WHAT THE TASK REQUIRES:
The result should be an exact copy of every record, with no pictures kept.

DATA UNDER STUDY:
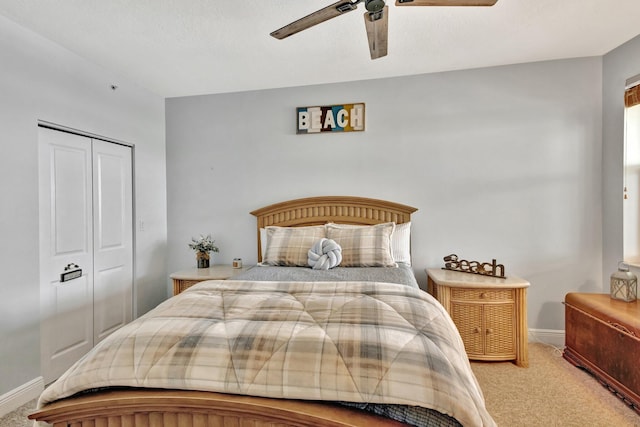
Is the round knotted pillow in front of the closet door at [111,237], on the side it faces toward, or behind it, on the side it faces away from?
in front

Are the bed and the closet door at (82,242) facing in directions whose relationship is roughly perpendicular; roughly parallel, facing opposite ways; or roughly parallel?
roughly perpendicular

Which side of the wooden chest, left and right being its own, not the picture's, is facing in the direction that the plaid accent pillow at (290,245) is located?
front

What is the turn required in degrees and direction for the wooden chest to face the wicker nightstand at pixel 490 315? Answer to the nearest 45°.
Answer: approximately 45° to its right

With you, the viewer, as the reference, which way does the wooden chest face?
facing the viewer and to the left of the viewer

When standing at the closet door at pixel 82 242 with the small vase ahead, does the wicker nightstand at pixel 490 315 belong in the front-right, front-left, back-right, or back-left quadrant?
front-right

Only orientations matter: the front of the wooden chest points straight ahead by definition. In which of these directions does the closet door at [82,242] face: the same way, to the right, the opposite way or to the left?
the opposite way

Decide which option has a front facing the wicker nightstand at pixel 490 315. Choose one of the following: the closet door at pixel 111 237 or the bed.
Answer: the closet door

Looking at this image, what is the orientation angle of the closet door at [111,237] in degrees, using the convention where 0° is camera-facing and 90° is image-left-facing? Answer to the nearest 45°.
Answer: approximately 315°

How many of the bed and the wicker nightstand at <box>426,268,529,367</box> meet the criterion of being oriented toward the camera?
2

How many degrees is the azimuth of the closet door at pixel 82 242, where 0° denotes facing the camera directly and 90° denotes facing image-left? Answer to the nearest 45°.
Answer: approximately 315°

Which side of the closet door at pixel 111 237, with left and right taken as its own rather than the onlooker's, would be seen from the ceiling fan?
front

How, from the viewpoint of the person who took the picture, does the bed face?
facing the viewer

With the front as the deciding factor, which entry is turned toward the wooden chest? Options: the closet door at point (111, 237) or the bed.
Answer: the closet door

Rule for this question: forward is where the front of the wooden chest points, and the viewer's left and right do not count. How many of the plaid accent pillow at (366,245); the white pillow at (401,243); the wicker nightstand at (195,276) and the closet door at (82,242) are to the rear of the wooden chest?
0

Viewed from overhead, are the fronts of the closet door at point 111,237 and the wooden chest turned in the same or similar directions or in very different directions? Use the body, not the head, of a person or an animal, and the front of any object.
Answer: very different directions
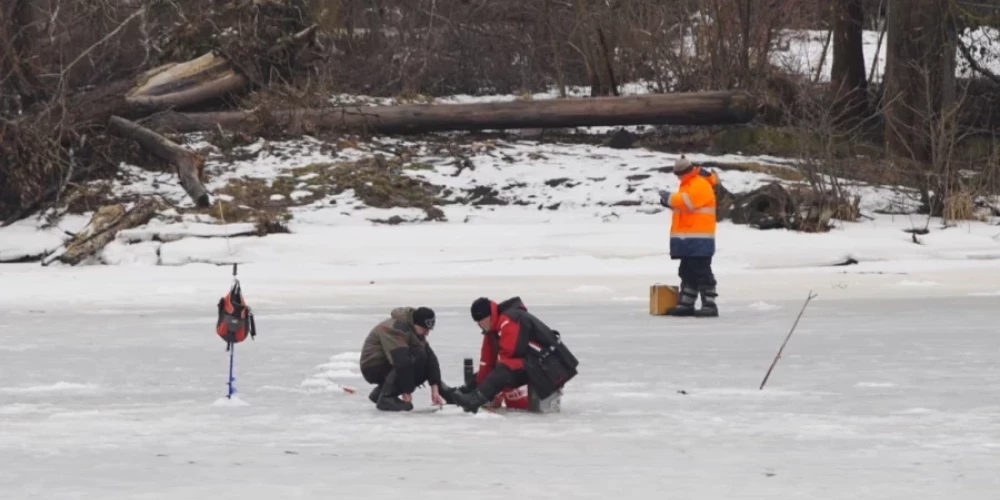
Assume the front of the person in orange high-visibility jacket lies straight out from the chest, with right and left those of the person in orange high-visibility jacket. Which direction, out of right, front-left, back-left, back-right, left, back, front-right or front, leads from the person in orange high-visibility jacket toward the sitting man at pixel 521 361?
left

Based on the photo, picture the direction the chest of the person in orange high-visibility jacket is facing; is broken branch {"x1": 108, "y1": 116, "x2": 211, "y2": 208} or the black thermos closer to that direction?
the broken branch

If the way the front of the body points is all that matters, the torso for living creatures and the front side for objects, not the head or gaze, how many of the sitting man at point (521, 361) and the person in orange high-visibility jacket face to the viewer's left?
2

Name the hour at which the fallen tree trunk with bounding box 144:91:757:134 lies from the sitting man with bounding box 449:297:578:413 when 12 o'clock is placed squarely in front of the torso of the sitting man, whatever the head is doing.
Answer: The fallen tree trunk is roughly at 3 o'clock from the sitting man.

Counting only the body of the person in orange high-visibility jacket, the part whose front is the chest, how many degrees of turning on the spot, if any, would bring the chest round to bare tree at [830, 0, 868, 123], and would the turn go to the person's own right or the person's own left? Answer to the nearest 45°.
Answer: approximately 90° to the person's own right

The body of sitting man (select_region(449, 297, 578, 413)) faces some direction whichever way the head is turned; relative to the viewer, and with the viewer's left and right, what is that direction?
facing to the left of the viewer

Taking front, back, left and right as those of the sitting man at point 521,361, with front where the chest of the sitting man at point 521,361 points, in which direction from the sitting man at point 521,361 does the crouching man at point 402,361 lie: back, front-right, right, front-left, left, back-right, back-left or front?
front

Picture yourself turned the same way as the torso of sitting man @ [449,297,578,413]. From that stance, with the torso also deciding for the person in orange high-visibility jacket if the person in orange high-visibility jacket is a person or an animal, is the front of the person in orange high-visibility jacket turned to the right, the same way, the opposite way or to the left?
the same way

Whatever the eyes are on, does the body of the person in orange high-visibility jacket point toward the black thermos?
no

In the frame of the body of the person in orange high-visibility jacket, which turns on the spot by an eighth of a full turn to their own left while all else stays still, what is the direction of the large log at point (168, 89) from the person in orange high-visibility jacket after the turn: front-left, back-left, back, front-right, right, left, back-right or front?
right

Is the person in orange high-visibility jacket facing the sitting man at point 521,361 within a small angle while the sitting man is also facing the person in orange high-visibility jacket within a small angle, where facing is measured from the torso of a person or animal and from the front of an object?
no

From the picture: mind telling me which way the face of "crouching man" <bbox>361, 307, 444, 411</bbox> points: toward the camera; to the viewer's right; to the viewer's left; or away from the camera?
to the viewer's right

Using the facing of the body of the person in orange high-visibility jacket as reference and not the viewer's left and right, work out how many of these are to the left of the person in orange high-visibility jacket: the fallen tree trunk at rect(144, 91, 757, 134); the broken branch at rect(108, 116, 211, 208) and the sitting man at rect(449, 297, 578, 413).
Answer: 1

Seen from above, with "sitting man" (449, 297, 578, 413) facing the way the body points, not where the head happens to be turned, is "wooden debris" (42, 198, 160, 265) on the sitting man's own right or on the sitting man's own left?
on the sitting man's own right

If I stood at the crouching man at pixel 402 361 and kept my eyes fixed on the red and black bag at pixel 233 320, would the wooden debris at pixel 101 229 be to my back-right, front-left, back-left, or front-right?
front-right

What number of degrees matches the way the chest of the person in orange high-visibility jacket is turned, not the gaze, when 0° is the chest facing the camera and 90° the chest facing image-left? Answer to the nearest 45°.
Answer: approximately 90°
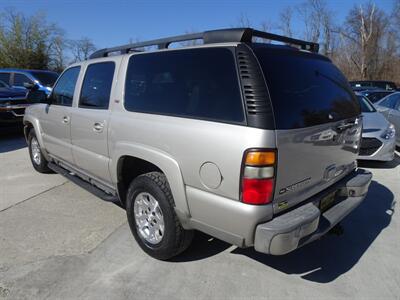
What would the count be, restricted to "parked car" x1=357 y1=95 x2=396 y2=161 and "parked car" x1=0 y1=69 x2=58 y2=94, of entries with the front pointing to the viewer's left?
0

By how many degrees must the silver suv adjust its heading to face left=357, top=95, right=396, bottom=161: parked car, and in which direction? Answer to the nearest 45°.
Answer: approximately 90° to its right

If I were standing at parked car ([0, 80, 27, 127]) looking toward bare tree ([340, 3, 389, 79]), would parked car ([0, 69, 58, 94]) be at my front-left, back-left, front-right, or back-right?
front-left

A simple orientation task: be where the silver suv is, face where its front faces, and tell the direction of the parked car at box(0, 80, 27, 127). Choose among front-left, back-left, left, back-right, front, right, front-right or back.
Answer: front

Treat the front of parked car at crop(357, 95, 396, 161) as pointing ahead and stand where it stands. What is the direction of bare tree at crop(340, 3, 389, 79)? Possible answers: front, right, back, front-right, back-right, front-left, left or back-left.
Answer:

OUTPUT FOR THIS EXERCISE:
Is the round knotted pillow in front of the closet door at [111,237], on the side it faces toward, or behind it, on the side it faces away from?
in front

Are the bed and the closet door at (82,242) facing in directions whose relationship is roughly perpendicular; roughly parallel, facing opposite ways; or roughly parallel?
roughly perpendicular

Which side of the wooden chest, left and right being its own, not the picture's, is facing in the direction that the plaid accent pillow at (290,245) is located?
front

What is the turn required in degrees and direction for the wooden chest to face the wicker nightstand at pixel 490 315? Answer to the nearest 45°.
Answer: approximately 45° to its right

With you, the viewer, as the reference, which way does the wooden chest face?
facing the viewer and to the left of the viewer

When standing at the closet door at pixel 82 242 with the small vase ahead, does the wicker nightstand at pixel 490 315 belong in the front-right, front-left, back-right, or back-left quadrant?
front-right

Only orientations matter: the front of the wooden chest points straight ahead by definition. In which of these directions does the closet door at [82,242] face: the same way, to the right, the opposite way or to the left?
the opposite way

Decide which option has a front facing the wicker nightstand at pixel 490 315. Choose one of the following: the closet door at pixel 111 237 or the bed.
Answer: the closet door

Looking at this image, what is the orientation angle of the closet door at [111,237] in degrees, using the convention where 0° is camera-facing and 90° is image-left-facing? Answer to the nearest 45°.
Answer: approximately 315°

How many of the bed and the wicker nightstand at <box>426,268,529,367</box> meet the criterion of being oriented toward the camera?
2

How many degrees is the azimuth of the closet door at pixel 82 242, where 0° denotes facing the camera directly and 90° denotes facing image-left? Answer to the nearest 45°.
Answer: approximately 315°

Which side of the closet door at pixel 111 237, with left and right taken as its own rather than the onlooker's, would be seen from the ceiling fan?
front

How, from the viewpoint of the person who took the picture, does the bed face?
facing the viewer

With the front as the deciding factor, which entry is turned toward the wooden chest? Options: the closet door at point (111, 237) or the bed.
Answer: the closet door

Rule for this question: forward is where the front of the wooden chest points, and the viewer's left and right do not count. How many of the plaid accent pillow at (366,245); the white pillow at (401,243); the wicker nightstand at (195,276) and the closet door at (82,242) are to the rear of the wooden chest?
0

Viewed from overhead, are the fronts of the closet door at point 111,237 and the wooden chest turned in the same or similar directions or in very different directions? Use the body, not the head, of a person or an animal, and the front of any object.
Answer: very different directions
Assume the front of the person in orange high-visibility jacket lies straight out from the chest, with right and left those of the person in orange high-visibility jacket. Which direction, out of right, front-left, back-left, back-right, left, back, front-right or front, leads from the person in orange high-visibility jacket toward the sitting man at pixel 521 361?
left

Based on the photo, picture the direction the chest of the person in orange high-visibility jacket is facing; is broken branch {"x1": 108, "y1": 116, "x2": 211, "y2": 208} or the black thermos closer to that direction?
the broken branch

If the way the front of the body points is all that matters, the torso for living creatures and the front side for objects, not the head or gaze, how many of the sitting man at point (521, 361) and the person in orange high-visibility jacket face to the viewer's left?
2

Name the hour at which the fallen tree trunk with bounding box 144:91:757:134 lies from the sitting man with bounding box 449:297:578:413 when 12 o'clock is placed squarely in front of the torso of the sitting man, whatever the head is doing.
Answer: The fallen tree trunk is roughly at 3 o'clock from the sitting man.

Counting only the body of the person in orange high-visibility jacket, the part whose front is the chest, how many degrees of turning on the spot, if any, would bring the chest round to bare tree at [830, 0, 868, 123], and would the turn go to the person's own right or the person's own left? Answer to the nearest 45°.
Answer: approximately 90° to the person's own right

The body of sitting man (select_region(449, 297, 578, 413)) faces some direction whichever way the head is turned; relative to the viewer, and with the viewer's left and right, what is that direction?
facing to the left of the viewer

Taking front, back, left and right as those of the sitting man at point 521,361, with front where the chest of the sitting man at point 521,361 points, in which direction from the sitting man at point 521,361 does the crouching man at point 402,361 lie: back, front-right, right, front-left, left, back-right, back-left or front?
front

Picture yourself turned the same way as the torso of sitting man @ [449,297,578,413]. From that stance, with the torso also deciding for the person in orange high-visibility jacket if the person in orange high-visibility jacket is a person or an animal, is the front of the person in orange high-visibility jacket turned to the right, the same way, the opposite way or to the left?
the same way

Whatever the eyes are on, does the body of the person in orange high-visibility jacket point toward the black thermos?
no

In the frame of the body of the person in orange high-visibility jacket, which turns on the spot by an eighth of a full turn to their own left while all else stays still, what is the direction of the large log at point (168, 89) from the person in orange high-visibility jacket after the turn: front-left, back-left, back, front-right, right, left, back-right or front?
right

Is the person in orange high-visibility jacket facing the sitting man at point 521,361 within a small angle while the sitting man is also facing the person in orange high-visibility jacket within a small angle, where facing is measured from the torso of a person or animal and from the front of an object?
no

From the picture: mind telling me which way the face of "crouching man" <bbox>361, 307, 444, 411</bbox> points: toward the camera; to the viewer's right; to the viewer's left; or away from the camera?
to the viewer's right

Using the facing of the body of the person in orange high-visibility jacket as reference and not the viewer's left and right, work out how many of these are to the left of the person in orange high-visibility jacket: the fallen tree trunk at rect(144, 91, 757, 134); the broken branch at rect(108, 116, 211, 208) and the sitting man at rect(449, 297, 578, 413).
Answer: 1

Seen from above, with "sitting man" (449, 297, 578, 413) facing the way the body points, not where the head happens to be turned, is "wooden debris" (42, 198, 160, 265) on the sitting man's own right or on the sitting man's own left?
on the sitting man's own right

If I stood at the crouching man at pixel 402 361 and kept my eyes fixed on the red and black bag at pixel 233 320, would the wooden debris at pixel 101 229 be to my back-right, front-left, back-left, or front-right?
front-right

What number of degrees matches the way the chest of the person in orange high-visibility jacket is turned, not the gaze, when 0° is the chest facing the camera and 90° the chest facing image-left? Answer to the nearest 45°.
Answer: approximately 90°
What would the count be, restricted to "parked car" x1=357 y1=95 x2=396 y2=161 and "parked car" x1=0 y1=69 x2=58 y2=94, of entries with the front pointing to the viewer's left?
0

By how many degrees must the silver suv adjust its heading to face left=357, top=95, right=396, bottom=161: parked car, and in which direction? Answer to the nearest 45°.
Answer: approximately 90° to its right

If I were standing at parked car ([0, 80, 27, 127]) looking toward bare tree ([340, 3, 389, 79]), would parked car ([0, 69, 58, 94]) be at my front-left, back-left, front-right, or back-right?
front-left

A simple orientation task: be where the silver suv is, face where its front faces, and tell the direction of the parked car at box(0, 80, 27, 127). Choose among front-left, back-left, left, back-right, front, right, front-right or back.
Answer: front

Treat the front of parked car at crop(357, 95, 396, 161) as pointing ahead and stand where it stands. What is the direction of bare tree at crop(340, 3, 389, 79)? Possible answers: front, right, back, front-right, back-right, front-left, left or back-left.
Answer:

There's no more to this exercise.